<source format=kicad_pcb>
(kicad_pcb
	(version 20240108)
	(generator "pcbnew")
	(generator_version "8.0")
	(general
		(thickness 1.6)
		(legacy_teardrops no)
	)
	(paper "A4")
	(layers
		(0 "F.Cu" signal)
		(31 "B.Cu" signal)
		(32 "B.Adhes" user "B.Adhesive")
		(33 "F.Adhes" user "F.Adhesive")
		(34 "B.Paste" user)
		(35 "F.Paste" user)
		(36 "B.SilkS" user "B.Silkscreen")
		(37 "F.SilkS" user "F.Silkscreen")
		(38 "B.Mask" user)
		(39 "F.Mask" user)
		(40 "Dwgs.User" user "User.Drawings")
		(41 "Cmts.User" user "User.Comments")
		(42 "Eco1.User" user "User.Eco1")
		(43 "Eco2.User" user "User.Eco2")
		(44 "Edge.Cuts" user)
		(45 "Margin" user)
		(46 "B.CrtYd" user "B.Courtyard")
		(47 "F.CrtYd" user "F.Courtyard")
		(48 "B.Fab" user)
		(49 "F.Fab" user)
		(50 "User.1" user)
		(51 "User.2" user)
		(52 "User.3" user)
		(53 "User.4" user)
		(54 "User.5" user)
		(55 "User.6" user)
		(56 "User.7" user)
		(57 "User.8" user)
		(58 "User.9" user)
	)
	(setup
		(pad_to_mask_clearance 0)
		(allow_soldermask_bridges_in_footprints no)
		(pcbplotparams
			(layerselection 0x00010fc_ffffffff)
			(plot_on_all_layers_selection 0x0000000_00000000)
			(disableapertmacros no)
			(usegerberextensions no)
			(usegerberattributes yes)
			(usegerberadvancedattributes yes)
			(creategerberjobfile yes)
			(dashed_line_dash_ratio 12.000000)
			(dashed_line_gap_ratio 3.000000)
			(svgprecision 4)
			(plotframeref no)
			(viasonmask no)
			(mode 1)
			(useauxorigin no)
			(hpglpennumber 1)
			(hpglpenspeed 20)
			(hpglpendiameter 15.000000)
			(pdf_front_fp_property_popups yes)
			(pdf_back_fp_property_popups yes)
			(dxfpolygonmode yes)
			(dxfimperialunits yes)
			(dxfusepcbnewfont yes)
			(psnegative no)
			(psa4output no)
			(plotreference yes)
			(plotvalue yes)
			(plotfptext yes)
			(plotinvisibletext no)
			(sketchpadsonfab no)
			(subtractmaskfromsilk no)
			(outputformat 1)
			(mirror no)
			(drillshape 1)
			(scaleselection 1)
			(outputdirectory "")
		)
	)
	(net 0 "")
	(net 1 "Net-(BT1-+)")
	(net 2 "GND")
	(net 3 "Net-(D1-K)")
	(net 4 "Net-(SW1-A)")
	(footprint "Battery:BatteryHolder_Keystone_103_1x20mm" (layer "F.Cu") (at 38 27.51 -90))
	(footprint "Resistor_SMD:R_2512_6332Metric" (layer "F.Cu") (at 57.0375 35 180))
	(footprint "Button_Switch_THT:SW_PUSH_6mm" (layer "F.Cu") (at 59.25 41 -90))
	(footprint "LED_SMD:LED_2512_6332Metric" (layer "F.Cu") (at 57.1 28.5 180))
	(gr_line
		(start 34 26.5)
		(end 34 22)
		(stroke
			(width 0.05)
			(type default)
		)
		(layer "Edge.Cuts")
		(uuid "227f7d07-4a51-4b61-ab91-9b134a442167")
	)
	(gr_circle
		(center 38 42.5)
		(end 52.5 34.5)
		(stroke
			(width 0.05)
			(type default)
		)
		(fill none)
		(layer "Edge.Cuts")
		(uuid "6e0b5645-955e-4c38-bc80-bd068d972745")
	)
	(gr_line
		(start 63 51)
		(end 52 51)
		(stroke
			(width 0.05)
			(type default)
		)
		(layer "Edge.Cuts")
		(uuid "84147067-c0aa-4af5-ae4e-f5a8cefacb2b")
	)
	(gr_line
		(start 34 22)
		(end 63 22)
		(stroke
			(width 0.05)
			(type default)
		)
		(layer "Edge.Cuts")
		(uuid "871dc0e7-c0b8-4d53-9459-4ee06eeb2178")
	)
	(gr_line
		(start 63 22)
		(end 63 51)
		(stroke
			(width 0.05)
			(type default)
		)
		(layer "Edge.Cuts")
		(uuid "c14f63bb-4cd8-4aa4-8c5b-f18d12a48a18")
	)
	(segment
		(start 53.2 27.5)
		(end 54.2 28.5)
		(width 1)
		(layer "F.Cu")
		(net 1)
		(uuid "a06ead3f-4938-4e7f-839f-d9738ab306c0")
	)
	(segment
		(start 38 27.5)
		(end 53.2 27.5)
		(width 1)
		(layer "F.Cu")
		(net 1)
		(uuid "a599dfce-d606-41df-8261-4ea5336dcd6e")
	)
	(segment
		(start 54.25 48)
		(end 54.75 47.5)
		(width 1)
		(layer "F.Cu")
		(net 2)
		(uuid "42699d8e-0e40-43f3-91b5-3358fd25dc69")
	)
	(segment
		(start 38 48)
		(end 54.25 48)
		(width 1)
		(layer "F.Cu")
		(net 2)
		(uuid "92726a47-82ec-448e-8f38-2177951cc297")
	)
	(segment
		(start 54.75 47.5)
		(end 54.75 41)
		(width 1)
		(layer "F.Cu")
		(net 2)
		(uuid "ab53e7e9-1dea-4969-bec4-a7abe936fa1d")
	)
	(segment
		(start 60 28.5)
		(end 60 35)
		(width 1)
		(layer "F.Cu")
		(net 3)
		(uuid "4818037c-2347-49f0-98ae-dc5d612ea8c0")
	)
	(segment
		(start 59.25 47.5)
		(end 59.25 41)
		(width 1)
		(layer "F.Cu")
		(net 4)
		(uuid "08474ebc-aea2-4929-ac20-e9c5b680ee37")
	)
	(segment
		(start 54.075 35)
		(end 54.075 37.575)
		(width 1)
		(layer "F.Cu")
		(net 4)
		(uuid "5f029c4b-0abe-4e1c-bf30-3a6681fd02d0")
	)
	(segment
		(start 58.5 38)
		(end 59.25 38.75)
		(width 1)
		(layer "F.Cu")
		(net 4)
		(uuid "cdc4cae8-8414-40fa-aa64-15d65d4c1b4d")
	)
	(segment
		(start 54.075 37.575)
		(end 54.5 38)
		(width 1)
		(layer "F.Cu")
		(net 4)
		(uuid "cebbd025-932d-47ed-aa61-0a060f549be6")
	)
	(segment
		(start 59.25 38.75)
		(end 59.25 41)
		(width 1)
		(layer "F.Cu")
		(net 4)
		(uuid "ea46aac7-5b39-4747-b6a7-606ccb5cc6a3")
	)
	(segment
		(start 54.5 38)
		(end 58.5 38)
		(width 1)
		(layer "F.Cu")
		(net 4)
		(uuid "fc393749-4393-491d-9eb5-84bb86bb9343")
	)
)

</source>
※ ※ ※
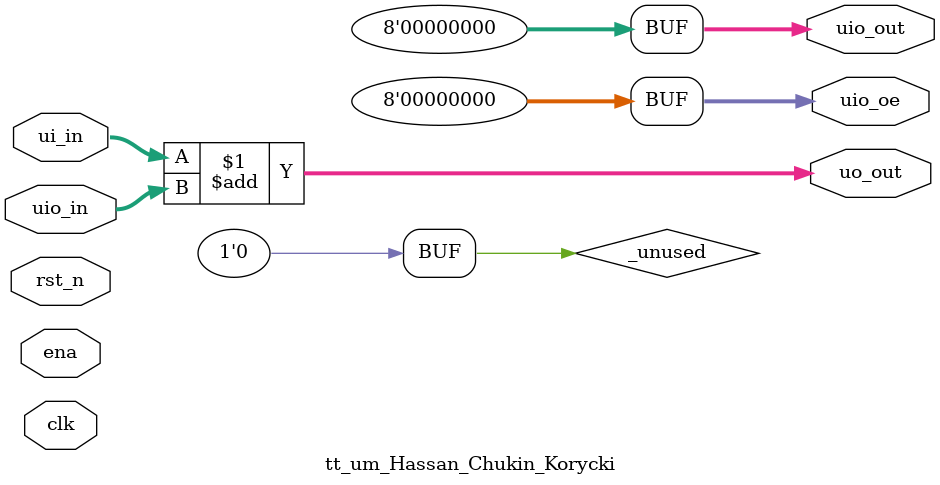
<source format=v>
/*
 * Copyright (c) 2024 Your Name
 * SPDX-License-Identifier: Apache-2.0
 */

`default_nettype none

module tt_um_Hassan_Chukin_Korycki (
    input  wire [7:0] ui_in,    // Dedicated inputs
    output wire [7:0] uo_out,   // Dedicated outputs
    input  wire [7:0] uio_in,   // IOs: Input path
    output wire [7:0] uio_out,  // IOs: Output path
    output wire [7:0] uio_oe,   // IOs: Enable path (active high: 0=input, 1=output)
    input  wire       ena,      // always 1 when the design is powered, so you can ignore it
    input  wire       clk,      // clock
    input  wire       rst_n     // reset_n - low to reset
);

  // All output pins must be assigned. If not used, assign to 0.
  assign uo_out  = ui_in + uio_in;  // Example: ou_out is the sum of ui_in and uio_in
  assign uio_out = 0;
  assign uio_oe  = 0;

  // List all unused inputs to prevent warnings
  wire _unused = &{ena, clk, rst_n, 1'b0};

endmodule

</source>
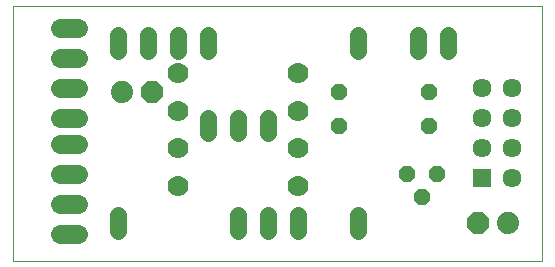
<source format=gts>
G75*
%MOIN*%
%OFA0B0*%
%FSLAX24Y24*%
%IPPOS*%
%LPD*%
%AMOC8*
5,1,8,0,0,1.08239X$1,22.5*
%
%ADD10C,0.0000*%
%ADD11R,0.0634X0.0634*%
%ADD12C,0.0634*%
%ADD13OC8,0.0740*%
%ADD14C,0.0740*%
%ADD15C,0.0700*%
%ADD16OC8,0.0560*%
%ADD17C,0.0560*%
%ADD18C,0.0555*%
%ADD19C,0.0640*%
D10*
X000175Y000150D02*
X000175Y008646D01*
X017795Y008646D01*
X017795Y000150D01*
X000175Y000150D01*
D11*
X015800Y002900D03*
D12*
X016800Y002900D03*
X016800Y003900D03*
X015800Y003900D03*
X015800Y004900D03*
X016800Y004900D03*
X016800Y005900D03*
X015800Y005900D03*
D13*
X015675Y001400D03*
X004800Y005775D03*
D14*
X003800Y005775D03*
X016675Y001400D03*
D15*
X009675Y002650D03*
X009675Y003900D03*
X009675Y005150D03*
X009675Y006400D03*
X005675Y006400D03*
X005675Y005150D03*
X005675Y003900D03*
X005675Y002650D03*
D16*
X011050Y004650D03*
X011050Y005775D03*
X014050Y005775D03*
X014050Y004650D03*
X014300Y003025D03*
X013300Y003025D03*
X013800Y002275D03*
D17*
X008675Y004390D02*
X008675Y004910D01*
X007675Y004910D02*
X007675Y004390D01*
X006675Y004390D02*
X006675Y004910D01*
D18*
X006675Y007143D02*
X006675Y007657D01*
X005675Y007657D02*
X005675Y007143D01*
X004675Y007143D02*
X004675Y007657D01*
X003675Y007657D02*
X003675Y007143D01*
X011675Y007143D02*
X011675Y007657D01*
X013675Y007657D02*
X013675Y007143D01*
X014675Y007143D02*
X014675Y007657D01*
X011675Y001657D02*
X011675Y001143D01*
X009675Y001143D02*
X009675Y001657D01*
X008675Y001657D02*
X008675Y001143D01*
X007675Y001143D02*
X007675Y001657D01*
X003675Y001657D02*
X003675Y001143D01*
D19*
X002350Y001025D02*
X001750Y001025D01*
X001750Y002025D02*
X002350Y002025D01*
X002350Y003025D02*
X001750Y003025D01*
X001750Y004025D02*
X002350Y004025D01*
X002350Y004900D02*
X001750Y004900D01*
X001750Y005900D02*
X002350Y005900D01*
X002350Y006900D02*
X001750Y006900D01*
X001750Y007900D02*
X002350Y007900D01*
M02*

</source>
※ ※ ※
** ABOUT THIS EXERCISE **
Reproduce exactly the stretch of the material above that starts at the line with "X016800Y002900D03*" and ends at the line with "X005675Y006400D03*", both included, and nothing else.

** RESPONSE AREA **
X016800Y002900D03*
X016800Y003900D03*
X015800Y003900D03*
X015800Y004900D03*
X016800Y004900D03*
X016800Y005900D03*
X015800Y005900D03*
D13*
X015675Y001400D03*
X004800Y005775D03*
D14*
X003800Y005775D03*
X016675Y001400D03*
D15*
X009675Y002650D03*
X009675Y003900D03*
X009675Y005150D03*
X009675Y006400D03*
X005675Y006400D03*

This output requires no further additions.